David Evans described it as “an absolute epic, almost worthy of the biblical backdrop it was played out in front of”. That’s how good Rally Jordan in 2011 was. Coming into the weekend, Citroën’s Loeb and Ford’s Mikko Hirvonen were tied on points, with Loeb’s team-mate Ogier needing a win to keep in touch.

Logistical issues in getting infrastructure and cars to the Middle East forced the cancellation of the opening leg and threatened the rest of the rally. When it did get started, Hirvonen suffered a disaster. The Finn opened the dusty roads and ended the day over two minutes behind Leg 1 leader Ogier.

Loeb was in the mix, just 31s adrift of Ogier, but the man on the move on day two was Hirvonen’s Ford colleague Latvala who passed Loeb for second and began to mount an attack on Ogier.

Ogier had somehow managed to hold onto the lead despite suffering with road cleaning. He started Sunday with a lead of 24s over Loeb but arrived at Service just 18.4s ahead of Latvala.
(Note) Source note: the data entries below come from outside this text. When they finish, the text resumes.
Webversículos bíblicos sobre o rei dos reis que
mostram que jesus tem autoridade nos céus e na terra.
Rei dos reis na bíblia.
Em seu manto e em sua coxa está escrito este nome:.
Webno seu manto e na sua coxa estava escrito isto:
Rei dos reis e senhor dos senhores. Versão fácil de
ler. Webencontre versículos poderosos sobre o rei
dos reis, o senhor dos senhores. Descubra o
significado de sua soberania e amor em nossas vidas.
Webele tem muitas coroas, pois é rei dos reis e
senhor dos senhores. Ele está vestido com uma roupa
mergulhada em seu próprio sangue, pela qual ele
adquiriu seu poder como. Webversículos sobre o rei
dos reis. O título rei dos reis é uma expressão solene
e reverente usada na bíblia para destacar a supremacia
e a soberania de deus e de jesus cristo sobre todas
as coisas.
The Finn proceeded to carve chunks out of the Citroën, bringing the margin down to just 5.3s on stage 18 before hitting the front on the penultimate test.

Despite lamenting that there was “nothing I can do” with the road cleaning out front, Ogier had performed superbly to stave off Latvala for this long and knew one final push, for not only the powerstage points, but victory, was needed.

The final stage was stunning, just 0.046s separated the pair, with Ogier scraping the win by a mere 0.2s, making it the closest ever WRC finish.